The Business Academy Bexley has been given the green light for the installation of a 558.6kW system that will generate around 45% of the electricity used by the Academy, cutting an estimated £46,790 off its annual £104,700 electricity bill and reducing its carbon footprint by 457 tonnes a year.
The unanimous decision by Bexley Council’s Planning Committee on 9 June followed its planning officer’s recommendation. Work on installing the solar farm, which will cover an area nearly three times the size of the football pitch at Wembley Stadium, is expected to start within days and to be completed by the end of July, meaning it will beat the upcoming feed-in tariff cuts.
The 4.2-acre solar farm will be built on a derelict, marshy site owned by the Academy that was formerly occupied by now demolished Thamesmead Community College buildings. Consisting of 133 eight-foot high frames, each containing 20 solar PV panels screened by a boundary hedge, the system will have a total peak capacity of 558.6kW. The electricity generated will be exported via an underground cable to an existing substation in the Academy’s grounds.
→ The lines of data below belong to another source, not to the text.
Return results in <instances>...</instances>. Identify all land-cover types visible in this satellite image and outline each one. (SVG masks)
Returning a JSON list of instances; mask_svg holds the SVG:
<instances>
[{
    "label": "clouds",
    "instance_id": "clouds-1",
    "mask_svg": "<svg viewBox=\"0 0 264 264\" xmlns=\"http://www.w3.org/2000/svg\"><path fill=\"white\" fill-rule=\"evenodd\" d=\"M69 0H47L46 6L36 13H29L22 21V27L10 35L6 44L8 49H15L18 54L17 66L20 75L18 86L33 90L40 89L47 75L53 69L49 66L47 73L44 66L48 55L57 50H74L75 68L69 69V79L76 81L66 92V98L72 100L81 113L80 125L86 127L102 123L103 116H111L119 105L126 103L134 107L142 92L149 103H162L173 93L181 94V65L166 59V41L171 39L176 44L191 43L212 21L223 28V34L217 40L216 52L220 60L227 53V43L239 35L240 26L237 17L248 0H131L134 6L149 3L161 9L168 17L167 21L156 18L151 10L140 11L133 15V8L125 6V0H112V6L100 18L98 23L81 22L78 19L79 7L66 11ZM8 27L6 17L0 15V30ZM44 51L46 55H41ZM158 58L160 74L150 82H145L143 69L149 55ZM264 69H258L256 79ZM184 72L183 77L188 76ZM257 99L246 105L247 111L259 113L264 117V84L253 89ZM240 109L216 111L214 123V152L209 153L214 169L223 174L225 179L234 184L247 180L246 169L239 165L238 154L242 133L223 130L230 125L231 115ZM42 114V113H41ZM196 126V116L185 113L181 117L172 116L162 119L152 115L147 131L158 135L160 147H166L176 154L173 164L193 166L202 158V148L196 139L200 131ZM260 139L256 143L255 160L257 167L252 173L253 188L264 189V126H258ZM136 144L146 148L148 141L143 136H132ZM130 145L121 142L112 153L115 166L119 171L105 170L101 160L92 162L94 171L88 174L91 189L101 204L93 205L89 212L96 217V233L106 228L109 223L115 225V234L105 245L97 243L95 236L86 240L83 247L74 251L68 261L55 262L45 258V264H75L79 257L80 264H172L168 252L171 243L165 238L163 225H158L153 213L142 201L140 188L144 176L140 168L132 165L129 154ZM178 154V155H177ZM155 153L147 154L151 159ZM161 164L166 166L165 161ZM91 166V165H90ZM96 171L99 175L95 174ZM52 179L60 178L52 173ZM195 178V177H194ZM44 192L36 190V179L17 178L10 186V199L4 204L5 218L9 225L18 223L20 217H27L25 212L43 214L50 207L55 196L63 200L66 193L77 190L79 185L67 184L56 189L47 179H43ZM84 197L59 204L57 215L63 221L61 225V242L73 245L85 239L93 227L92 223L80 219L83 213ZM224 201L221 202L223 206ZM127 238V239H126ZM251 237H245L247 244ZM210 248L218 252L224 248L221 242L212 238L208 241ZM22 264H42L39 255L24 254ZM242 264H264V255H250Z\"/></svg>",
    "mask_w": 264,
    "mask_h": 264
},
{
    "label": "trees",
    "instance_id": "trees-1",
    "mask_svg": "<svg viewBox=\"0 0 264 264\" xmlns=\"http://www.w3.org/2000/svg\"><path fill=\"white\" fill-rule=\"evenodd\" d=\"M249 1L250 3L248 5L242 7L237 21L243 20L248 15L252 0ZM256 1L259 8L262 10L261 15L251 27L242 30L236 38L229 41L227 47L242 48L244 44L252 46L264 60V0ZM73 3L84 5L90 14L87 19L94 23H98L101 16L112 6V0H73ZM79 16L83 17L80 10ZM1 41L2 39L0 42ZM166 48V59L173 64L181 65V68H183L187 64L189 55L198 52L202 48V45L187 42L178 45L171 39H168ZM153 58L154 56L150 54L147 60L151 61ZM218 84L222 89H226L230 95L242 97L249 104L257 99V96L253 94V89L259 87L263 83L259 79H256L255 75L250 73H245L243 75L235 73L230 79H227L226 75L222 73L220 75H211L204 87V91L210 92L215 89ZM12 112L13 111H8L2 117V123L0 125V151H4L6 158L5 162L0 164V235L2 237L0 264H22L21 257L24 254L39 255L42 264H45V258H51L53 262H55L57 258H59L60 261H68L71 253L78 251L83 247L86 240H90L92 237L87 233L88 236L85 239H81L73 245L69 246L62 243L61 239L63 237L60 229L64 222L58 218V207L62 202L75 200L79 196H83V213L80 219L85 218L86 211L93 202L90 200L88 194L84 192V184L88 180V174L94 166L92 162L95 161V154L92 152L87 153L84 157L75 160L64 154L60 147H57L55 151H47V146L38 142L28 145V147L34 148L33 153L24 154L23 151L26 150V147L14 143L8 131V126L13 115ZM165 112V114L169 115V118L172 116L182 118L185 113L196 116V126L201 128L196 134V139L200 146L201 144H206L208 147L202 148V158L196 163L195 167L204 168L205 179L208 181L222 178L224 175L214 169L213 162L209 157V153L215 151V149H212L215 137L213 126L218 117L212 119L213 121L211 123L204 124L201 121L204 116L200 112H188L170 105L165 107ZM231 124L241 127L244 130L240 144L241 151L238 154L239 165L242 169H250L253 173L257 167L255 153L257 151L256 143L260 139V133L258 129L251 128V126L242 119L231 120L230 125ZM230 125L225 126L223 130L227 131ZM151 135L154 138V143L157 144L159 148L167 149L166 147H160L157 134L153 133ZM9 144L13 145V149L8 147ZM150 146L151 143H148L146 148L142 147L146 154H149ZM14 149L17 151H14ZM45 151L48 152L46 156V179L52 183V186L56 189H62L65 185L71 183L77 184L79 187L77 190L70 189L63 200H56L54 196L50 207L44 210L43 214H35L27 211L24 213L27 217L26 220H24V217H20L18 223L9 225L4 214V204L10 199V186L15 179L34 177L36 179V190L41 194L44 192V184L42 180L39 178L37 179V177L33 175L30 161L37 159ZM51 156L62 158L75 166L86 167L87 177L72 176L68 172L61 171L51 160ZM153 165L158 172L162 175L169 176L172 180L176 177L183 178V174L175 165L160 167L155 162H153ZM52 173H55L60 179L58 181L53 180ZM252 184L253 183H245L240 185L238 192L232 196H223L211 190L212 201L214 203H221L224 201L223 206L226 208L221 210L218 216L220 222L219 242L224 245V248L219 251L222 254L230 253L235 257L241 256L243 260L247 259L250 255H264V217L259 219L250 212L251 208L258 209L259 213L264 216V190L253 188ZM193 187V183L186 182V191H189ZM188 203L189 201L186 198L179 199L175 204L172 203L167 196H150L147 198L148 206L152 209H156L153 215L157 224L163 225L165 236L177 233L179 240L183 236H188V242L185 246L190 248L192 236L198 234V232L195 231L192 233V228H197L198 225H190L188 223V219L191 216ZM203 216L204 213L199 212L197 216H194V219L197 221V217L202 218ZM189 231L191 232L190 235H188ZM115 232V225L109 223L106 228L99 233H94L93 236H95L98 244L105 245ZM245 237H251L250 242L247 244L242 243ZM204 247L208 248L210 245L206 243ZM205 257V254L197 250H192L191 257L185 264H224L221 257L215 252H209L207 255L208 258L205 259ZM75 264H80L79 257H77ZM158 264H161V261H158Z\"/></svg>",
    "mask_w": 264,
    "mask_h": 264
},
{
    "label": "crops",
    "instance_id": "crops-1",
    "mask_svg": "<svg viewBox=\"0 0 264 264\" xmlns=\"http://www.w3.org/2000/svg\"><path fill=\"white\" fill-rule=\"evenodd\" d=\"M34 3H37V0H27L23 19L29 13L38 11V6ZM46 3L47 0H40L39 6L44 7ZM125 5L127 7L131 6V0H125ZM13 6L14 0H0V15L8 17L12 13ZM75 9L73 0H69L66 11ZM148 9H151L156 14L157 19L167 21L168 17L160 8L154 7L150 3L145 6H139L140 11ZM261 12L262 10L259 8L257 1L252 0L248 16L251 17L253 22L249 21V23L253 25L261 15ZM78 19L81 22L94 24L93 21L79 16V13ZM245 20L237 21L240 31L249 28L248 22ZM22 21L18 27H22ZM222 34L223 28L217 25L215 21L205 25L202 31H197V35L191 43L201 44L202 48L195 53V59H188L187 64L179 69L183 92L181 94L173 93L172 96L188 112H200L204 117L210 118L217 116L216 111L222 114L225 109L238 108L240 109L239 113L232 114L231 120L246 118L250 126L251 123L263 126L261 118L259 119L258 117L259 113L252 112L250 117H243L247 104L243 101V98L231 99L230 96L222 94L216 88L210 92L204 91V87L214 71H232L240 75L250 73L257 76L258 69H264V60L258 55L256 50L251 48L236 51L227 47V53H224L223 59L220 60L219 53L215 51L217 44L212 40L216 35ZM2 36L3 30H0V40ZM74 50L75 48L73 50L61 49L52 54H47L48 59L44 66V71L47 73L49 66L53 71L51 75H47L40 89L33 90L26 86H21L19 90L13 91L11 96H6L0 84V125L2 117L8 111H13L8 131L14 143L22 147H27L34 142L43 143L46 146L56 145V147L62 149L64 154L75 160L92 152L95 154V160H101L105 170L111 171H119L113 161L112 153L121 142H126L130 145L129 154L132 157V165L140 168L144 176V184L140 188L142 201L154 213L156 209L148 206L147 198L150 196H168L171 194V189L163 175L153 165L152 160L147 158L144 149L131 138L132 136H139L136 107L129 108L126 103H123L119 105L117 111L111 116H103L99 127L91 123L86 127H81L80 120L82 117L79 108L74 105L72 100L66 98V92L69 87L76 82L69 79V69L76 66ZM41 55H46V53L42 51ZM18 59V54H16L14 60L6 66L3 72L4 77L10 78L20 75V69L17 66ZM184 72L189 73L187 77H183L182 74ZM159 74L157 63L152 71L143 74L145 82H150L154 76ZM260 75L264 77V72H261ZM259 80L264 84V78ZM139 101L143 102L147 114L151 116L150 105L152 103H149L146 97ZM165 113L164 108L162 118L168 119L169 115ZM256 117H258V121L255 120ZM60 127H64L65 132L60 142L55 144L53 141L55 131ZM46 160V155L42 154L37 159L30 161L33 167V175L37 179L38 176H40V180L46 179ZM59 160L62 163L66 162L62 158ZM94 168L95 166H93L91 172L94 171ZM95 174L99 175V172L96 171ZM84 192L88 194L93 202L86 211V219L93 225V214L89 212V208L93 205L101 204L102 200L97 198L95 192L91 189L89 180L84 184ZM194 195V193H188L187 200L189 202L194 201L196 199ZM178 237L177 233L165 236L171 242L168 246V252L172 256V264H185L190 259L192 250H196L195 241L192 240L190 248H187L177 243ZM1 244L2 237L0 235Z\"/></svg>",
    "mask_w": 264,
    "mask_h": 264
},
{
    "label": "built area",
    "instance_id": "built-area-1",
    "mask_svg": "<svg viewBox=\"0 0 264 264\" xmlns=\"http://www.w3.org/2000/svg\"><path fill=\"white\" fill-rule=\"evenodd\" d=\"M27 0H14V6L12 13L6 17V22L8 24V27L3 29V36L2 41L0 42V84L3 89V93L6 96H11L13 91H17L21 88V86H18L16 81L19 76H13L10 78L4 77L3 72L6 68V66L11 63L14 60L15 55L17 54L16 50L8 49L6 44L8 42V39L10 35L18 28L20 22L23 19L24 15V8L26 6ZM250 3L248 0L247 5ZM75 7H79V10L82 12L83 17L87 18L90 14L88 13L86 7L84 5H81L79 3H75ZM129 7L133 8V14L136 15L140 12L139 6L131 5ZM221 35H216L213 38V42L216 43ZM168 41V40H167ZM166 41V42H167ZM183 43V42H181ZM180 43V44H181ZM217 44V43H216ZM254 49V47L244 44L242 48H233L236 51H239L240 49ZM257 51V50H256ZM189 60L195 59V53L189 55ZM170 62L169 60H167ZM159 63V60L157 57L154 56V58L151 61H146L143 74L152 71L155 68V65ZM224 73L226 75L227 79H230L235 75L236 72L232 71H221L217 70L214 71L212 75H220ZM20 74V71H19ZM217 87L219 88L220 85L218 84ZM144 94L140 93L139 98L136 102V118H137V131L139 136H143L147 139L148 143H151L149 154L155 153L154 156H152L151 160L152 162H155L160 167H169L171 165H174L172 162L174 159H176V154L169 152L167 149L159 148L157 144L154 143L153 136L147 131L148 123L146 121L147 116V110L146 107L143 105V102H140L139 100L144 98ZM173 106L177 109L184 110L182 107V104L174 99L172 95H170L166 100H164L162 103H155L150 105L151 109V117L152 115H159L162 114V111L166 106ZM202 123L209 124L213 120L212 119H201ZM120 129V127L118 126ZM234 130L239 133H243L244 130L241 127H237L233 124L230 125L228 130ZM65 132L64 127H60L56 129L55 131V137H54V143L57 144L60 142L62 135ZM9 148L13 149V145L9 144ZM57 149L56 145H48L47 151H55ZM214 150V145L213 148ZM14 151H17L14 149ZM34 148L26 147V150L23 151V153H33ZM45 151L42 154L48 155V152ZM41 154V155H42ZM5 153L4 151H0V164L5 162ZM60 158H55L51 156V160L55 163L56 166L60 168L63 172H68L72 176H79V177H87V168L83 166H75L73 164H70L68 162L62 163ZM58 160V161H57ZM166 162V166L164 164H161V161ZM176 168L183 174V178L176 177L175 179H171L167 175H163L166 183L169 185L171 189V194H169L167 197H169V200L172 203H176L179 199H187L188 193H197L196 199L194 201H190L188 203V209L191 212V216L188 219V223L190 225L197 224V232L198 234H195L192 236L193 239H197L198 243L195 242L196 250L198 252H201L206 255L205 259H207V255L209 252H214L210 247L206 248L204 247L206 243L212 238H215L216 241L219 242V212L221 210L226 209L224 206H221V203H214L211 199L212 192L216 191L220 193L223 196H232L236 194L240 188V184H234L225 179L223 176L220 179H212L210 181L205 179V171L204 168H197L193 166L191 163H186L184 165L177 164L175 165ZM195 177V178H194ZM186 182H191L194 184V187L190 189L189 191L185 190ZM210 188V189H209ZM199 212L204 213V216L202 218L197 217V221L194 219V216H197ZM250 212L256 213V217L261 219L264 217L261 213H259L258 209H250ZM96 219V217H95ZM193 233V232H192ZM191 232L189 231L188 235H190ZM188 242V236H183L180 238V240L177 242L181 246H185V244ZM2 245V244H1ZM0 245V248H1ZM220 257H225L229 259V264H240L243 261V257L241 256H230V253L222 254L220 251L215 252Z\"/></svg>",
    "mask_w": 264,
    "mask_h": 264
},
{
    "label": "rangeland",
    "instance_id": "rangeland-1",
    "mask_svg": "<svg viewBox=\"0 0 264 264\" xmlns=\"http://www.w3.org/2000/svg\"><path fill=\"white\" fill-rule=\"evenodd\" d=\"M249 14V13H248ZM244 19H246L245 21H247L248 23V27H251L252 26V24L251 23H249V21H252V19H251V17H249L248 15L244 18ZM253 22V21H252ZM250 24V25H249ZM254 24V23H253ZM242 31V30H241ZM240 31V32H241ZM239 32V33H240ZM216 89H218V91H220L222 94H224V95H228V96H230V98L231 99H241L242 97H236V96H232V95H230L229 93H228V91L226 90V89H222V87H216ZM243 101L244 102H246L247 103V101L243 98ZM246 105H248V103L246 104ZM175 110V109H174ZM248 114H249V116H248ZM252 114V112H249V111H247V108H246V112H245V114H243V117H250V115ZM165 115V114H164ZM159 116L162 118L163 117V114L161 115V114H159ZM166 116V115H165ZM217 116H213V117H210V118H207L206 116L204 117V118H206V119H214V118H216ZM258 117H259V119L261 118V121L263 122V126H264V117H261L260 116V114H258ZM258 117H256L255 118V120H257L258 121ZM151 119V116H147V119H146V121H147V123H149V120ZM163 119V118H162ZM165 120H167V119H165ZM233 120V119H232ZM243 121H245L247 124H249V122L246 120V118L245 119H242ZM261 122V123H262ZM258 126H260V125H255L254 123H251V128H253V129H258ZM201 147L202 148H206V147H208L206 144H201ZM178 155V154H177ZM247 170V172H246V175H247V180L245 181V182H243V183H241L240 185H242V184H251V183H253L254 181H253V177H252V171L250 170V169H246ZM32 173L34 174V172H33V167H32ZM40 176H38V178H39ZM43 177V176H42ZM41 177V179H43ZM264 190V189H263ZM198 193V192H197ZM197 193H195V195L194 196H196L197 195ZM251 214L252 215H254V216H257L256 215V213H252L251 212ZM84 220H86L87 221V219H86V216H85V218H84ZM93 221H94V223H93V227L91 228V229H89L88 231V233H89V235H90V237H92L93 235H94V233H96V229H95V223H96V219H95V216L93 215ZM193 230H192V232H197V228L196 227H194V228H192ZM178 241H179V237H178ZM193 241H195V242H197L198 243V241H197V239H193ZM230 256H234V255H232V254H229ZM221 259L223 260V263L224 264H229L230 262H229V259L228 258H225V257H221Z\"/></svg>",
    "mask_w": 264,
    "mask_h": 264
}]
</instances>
Students at the school will also benefit from a renewable energy education centre, which was also included within the proposal.
“Getting the go-ahead for the solar farm is fantastic news for The Business Academy Bexley,” said Chief Executive Mrs Sam Elms. “We have forged the way since being the first Academy to open in 2003. We were the first to open a primary and become an all-through primary/secondary and now we will be the first to have a large solar farm.
“We are working hard to ensure that we run the Academy as efficiently as possible. Producing our own, clean, green power will save us nearly £50,000 a year on our electricity bill; money that will be spent on educating our children – which, after all, is why we are here.
“This landmark project will reinforce our position as an eco-school and help us secure Green Flag status. It will also allow the students to learn about and see first hand the benefits of renewable energy technologies and how they can play a major role in helping us all reduce our dependence on fossil fuels.”
“We are pleased to be working with the Academy in helping to mitigate their future energy costs as well as providing an education facility that will enable the next generation to gain an understanding of the applicability and benefits of renewable energy technology,” said Enevis Commercial Director Ashley Bateup. “Given the certainty of ever-rising energy prices, the installation of a renewable energy resource, such as solar PV, is something that we expect an increasing number of Academies and schools to embrace. Accordingly, we will be expanding our free solar PV installation service across the education sector.
“With renewable energy becoming an increasingly important part of everyday life, we feel it is vital that young people have a chance to see it in action and to learn more about it. With this in mind we are working to develop a range of teaching materials with the Academy that are linked to the national curriculum.
“The installation of a renewable energy system is something that every business should consider. Working in partnership with a company like Enevis makes it possible for businesses to reduce their energy costs and cut their carbon footprint through the use of the free, green power produced.”
The project, which is thought to be the largest school installation in the UK, is being developed by the Academy alongside Dartford-based Enevis.